The 2 29's is one of my best ever upgrades..

Just be sure you wire them together correctly for parallel to stay 12v and not in a series creating 24v... 

Easy to find a diagram with a Google search..


----------



## cpadolf3 (Jan 29, 2017)

marshman said:


> 2 group 29's or 31's hooked in parallel will give you a ton of hours of power... The LED's are pretty efficient...
> 
> I run 2 group 29's in parallel and I fish daylight to dark with no problems whatsoever... 12v 45 lb trolling motor, 2 fish finders running all day... I bass fish in marsh and rivers so I'm on my trolling motor pretty hard all day with wind/current... I used to run a lil group 27 by itself down in a half day...
> 
> ...


My truck has 2 batteries so I'm familiar with the wiring. I appreciate the response! The deep cycle are a bit more expensive than a traditional battery. Do they make that much difference? 

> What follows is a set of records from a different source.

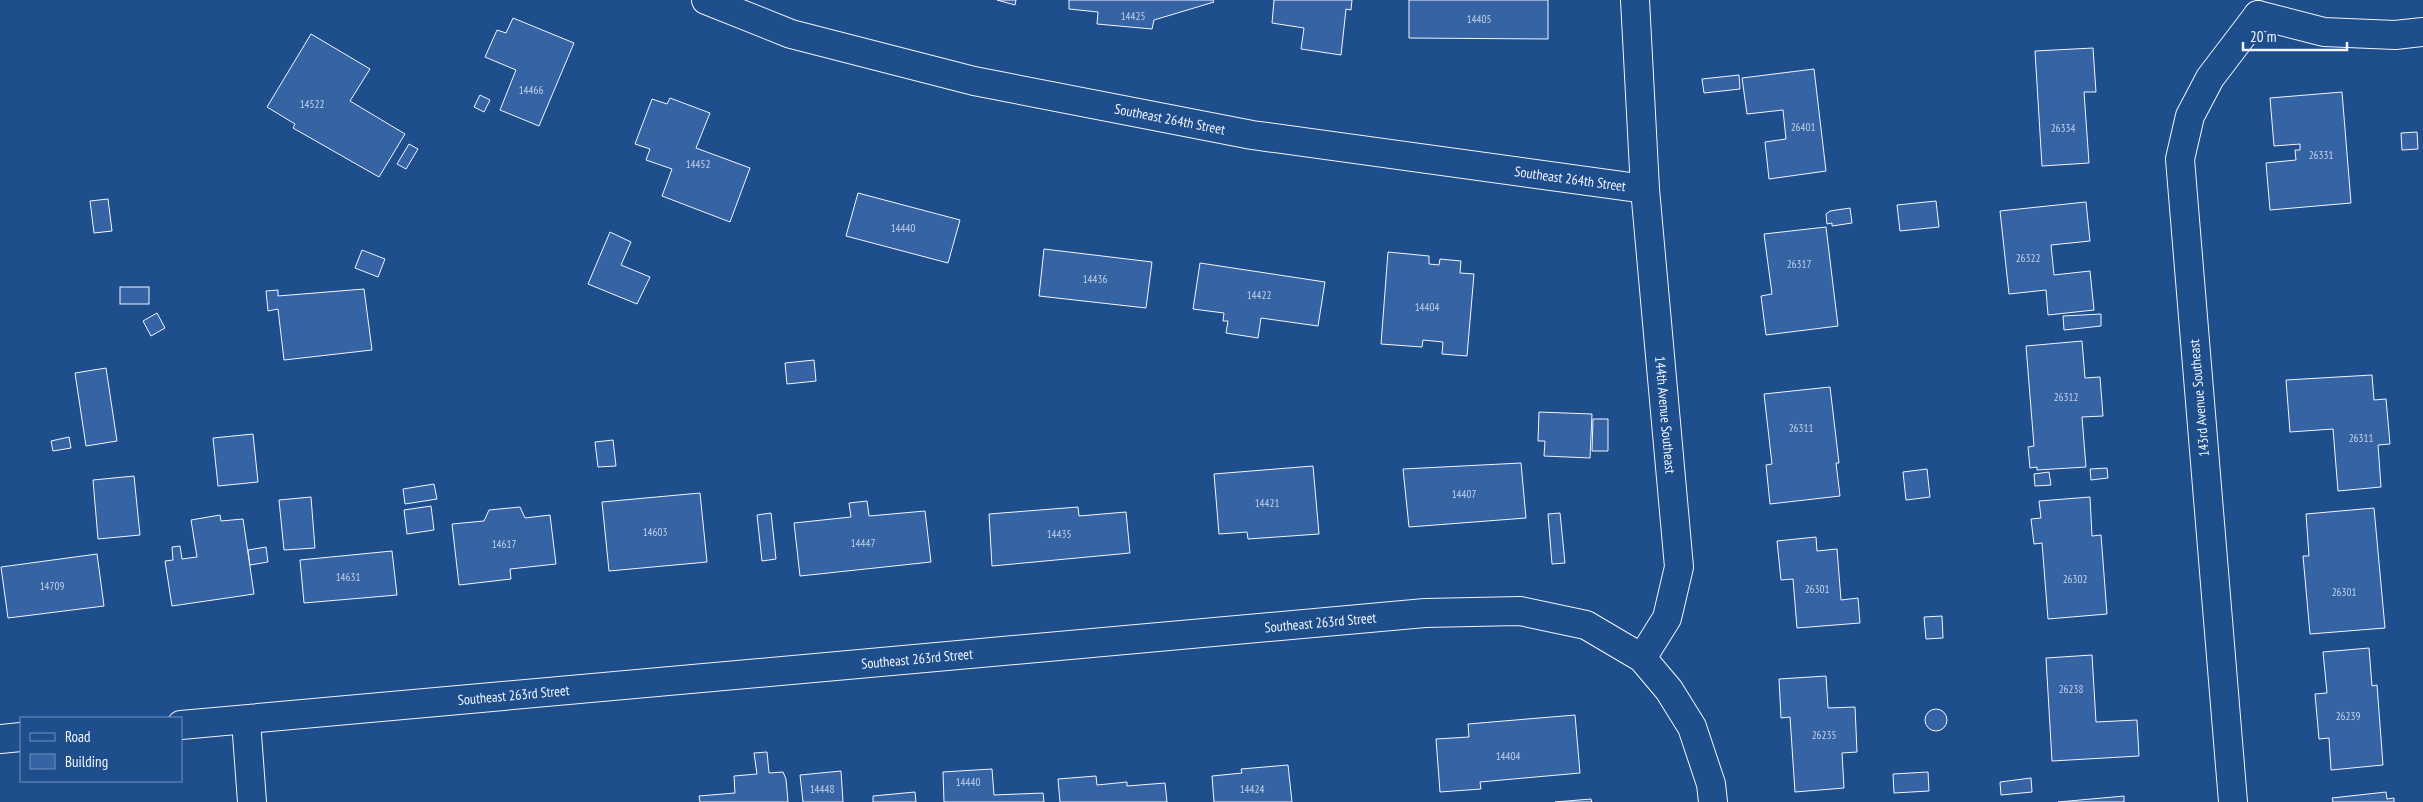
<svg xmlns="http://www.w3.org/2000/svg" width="2423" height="802" viewBox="0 0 2423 802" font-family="'PT Sans Narrow',sans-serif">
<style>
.building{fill:#3563a3;stroke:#f2f6ff}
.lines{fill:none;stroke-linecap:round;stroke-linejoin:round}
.minor-casing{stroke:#f2f6ff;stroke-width:30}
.minor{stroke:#1f4e8c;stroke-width:28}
.labels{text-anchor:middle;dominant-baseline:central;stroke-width:4;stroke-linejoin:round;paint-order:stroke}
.number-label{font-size:11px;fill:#c3d1e8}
.street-label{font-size:14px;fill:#f2f6ff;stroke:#1f4e8c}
</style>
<rect width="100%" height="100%" fill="#1f4e8c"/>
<g class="building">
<polygon points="997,0 1016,0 1015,5"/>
<polygon points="1069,0 1213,0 1214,2 1154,20 1152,29 1097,24 1098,12 1069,9"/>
<polygon points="1274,0 1352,0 1351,10 1346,9 1341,55 1301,49 1304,28 1272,23"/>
<polygon points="1409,0 1548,0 1548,39 1409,38"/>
<polygon points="513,18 574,43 539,126 500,110 516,70 485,57 497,30 506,33"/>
<polygon points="311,34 370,69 350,101 405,134 379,177 293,128 295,124 267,107"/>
<polygon points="2093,48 2096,92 2084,92 2089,163 2042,166 2035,51"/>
<polygon points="1814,69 1826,171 1769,179 1765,142 1786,139 1783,110 1747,114 1742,78"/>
<polygon points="1739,75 1740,89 1704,93 1702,79"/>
<polygon points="2342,92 2351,203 2270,210 2266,163 2296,160 2295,150 2300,150 2300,144 2274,146 2270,98"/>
<polygon points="480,95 490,100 484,112 474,107"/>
<polygon points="670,98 710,113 696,148 750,168 730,222 662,196 672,169 646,160 650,149 635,144 652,99 667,104"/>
<polygon points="2417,132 2418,149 2402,150 2401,133"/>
<polygon points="409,144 418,149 406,169 397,164"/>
<polygon points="858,193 960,220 948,263 846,236"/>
<polygon points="108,199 112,231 94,233 90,201"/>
<polygon points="1936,201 1939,227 1900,231 1897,205"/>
<polygon points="2086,202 2090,241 2051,245 2054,275 2090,271 2094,310 2048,315 2046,290 2009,294 2000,211"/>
<polygon points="1850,208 1852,223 1832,226 1832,223 1827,224 1826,214 1830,211"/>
<polygon points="1826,227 1838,326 1766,335 1761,296 1772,294 1764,234"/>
<polygon points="610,232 631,242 621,265 650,277 637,304 588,284"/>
<polygon points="1044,249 1152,262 1146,308 1039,296"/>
<polygon points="362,250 385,259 378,277 355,268"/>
<polygon points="1388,252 1429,256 1429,264 1439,265 1440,259 1461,261 1460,273 1474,274 1467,356 1442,354 1443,342 1423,340 1422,347 1381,344"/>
<polygon points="1200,263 1325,282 1318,326 1261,318 1258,338 1226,333 1228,321 1223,321 1224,313 1193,309"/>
<rect x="120" y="287" width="29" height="17"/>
<polygon points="364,289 372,350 284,360 278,309 268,311 266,291 278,290 278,296"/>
<polygon points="157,313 165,328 151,336 143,321"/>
<polygon points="2101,314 2101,326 2064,330 2063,316"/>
<polygon points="2082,341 2085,378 2100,377 2103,416 2082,417 2086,467 2037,470 2037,467 2030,468 2028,447 2034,446 2026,346"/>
<polygon points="814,360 816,381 787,384 785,363"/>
<polygon points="106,368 117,441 86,446 75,373"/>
<polygon points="2372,375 2374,400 2386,399 2390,444 2378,445 2381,487 2338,491 2333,429 2290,432 2286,380"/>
<polygon points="1830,387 1839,463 1836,463 1840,496 1770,504 1766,465 1772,464 1764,394"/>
<polygon points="1539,412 1592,414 1590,458 1544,456 1545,441 1538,441"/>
<polygon points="1593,419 1608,419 1608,451 1592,451"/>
<polygon points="253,434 258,482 218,486 213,438"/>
<polygon points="69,437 71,448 53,451 51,441"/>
<polygon points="613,440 616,466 598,467 595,442"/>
<polygon points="1521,463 1526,518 1409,527 1403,469"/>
<polygon points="1313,466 1319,534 1248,539 1247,532 1219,534 1214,474"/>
<polygon points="2107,468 2108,478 2091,480 2090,469"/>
<polygon points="1927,469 1930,497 1906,500 1903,472"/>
<polygon points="2049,472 2051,485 2035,486 2034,474"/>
<polygon points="134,476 140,535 98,539 93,480"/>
<polygon points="434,484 437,499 405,504 403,489"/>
<polygon points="700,493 707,562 609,571 602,502"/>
<polygon points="311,497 315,548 284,550 279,500"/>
<polygon points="2090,497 2092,536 2101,535 2107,614 2048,619 2042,543 2034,544 2031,519 2041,518 2039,501"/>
<polygon points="867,501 869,516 925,511 931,562 800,576 794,523 851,517 849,503"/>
<polygon points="431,506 434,530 407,534 404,510"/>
<polygon points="520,507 525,518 550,515 556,564 510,569 511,579 459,585 452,524 484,521 489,510"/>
<polygon points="1078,507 1079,516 1126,512 1130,553 992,566 989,514"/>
<polygon points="2374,508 2385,628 2310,634 2303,556 2309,556 2306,514"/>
<polygon points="771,513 776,559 762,561 757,515"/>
<polygon points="1560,513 1565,563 1552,564 1548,514"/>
<polygon points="220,515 221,521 243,519 254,594 172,606 165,561 173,560 172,547 180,546 182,559 197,557 191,520"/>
<polygon points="1816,537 1817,551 1837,549 1841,600 1858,598 1860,623 1797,628 1793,579 1781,580 1777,541"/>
<polygon points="266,547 268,562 250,565 248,550"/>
<polygon points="392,551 397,595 304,603 300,560"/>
<polygon points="97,554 104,606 8,618 1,567"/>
<polygon points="1942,616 1943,638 1926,639 1924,617"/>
<polygon points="2369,648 2372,686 2377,685 2383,765 2331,770 2329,738 2319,739 2315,694 2327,693 2323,652"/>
<polygon points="2092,655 2096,722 2137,720 2139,756 2052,761 2046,658"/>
<polygon points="1826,676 1828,708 1855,707 1857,752 1842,753 1844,788 1795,792 1790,717 1781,718 1779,679"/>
<circle cx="1936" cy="720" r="11"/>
<polygon points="1575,715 1580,773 1480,782 1481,789 1440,792 1436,739 1469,737 1468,724"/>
<polygon points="767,752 769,773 783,772 786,779 788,802 700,802 699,796 735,793 734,776 757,774 754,753"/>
<polygon points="1288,765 1292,802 1214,802 1212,776 1242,773 1241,769"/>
<polygon points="992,769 994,795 1043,793 1044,802 944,802 943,772"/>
<polygon points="841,771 843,802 803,802 800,775"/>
<polygon points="1928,772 1929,791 1894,793 1893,774"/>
<polygon points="1096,776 1097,785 1127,782 1127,786 1165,783 1167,802 1060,802 1058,779"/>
<polygon points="2031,778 2032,792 2001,795 2000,782"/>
<polygon points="915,792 916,802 873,802 873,796"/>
<polygon points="2386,792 2387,799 2394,798 2394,802 2333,802 2332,798"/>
<polygon points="2124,796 2124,802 2058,802"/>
<polygon points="1591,799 1592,802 1555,802"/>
</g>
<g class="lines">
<defs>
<g id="minor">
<path id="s1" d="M706,0L791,34L974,81L1252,135L1645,189"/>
<path id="s2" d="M1635,0L1645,189L1679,567L1667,618L1642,658"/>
<polyline points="2258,15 2324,32 2395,35 2423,32"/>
<polyline points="246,721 252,802"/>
<path id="s3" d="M181,725L1425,613L1520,611L1586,625L1642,658L1669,690L1692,727L1711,784L1713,802"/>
<polyline points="0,739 21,737"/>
<polyline points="2233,802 2180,159 2190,116 2210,78 2258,15"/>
</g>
</defs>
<use href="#minor" class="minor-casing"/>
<use href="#minor" class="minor"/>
</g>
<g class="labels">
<g class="number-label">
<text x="1133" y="16">14425</text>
<text x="1479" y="19">14405</text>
<text x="531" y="90">14466</text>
<text x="312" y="104">14522</text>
<text x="1803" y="127">26401</text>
<text x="2063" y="128">26334</text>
<text x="2321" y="155">26331</text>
<text x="698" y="164">14452</text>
<text x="903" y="228">14440</text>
<text x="2028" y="258">26322</text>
<text x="1799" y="264">26317</text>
<text x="1095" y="279">14436</text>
<text x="1259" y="295">14422</text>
<text x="1427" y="307">14404</text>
<text x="2066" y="397">26312</text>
<text x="1801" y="428">26311</text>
<text x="2361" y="438">26311</text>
<text x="1464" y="494">14407</text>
<text x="1267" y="503">14421</text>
<text x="655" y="532">14603</text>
<text x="1059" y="534">14435</text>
<text x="863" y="543">14447</text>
<text x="504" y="544">14617</text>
<text x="348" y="577">14631</text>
<text x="2075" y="579">26302</text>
<text x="52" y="586">14709</text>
<text x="1817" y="589">26301</text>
<text x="2344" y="592">26301</text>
<text x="2071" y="689">26238</text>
<text x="2348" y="716">26239</text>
<text x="1824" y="735">26235</text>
<text x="1508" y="756">14404</text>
<text x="968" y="782">14440</text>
<text x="822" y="789">14448</text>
<text x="1252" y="789">14424</text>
</g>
<g class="street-label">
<text stroke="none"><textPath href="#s1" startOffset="480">Southeast 264th Street</textPath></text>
<text stroke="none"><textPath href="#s1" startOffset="885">Southeast 264th Street</textPath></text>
<text transform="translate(2199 398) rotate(-95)">143rd Avenue Southeast</text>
<text stroke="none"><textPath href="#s2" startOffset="416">144th Avenue Southeast</textPath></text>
<text stroke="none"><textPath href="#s3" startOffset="1144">Southeast 263rd Street</textPath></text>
<text stroke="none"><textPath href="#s3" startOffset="739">Southeast 263rd Street</textPath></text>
<text stroke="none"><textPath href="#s3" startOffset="334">Southeast 263rd Street</textPath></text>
</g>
</g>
<rect x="20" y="717" width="162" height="65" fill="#1f4e8c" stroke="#7391ba"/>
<rect x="30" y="733" width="25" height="8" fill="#1f4e8c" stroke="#7391ba"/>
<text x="65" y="742" font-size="15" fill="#f2f6ff">Road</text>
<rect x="30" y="754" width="25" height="15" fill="#3563a3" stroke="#7391ba"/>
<text x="65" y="767" font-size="15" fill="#f2f6ff">Building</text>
<path d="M2243 42v8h104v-8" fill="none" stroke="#f2f6ff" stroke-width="2.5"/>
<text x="2250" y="42" font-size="15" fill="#f2f6ff" stroke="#1f4e8c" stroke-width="4" paint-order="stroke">20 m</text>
</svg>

Sent from my SM-G935V using Tapatalk


----------



## marshman (Jan 30, 2017)

Yes...a regular battery won't last being run down and recharged repeatedly.. And yes they're a lil pricey... But $230 is cheaper than a generator....


----------



## mbweimar (Jan 30, 2017)

I'm with Marshman. Two deep cycle batteries in parallel should work just fine. They're designed to be deeply discharged, and recharged without lead sulfate crystals building up on the plates. Keep in mind though...as efficient as LED's are these days, I wouldn't be surprised if that 42" lightbar pulled 15+ amps. For reference, I measured the current draw on my Rigid Industries 20" lightbar on my truck. They claim an 8 amp draw, but I measured 10. So, worst case scenario, if you're running both LED bars, nav lights, GPS/FF, and a livewell pump all at the same time, you're looking at 20+ amps of current draw. 

So...when buy your deep cycle batteries look for RC or reserve capacity. This represents the number of minutes the battery (at full charge) at 80 degrees will discharge 25 amps until the battery reaches 10.5V. For example (I just pulled this off the Interstate Battery website) a group 29 deep cycle marine battery from Interstate has an RC of 210 minutes. When two of these batteries are connected in parallel, you effectively double that RC, giving you 7 hours of run time. Again, these numbers are based on a worst case scenario. But that's exactly how I'd set up the boat.


----------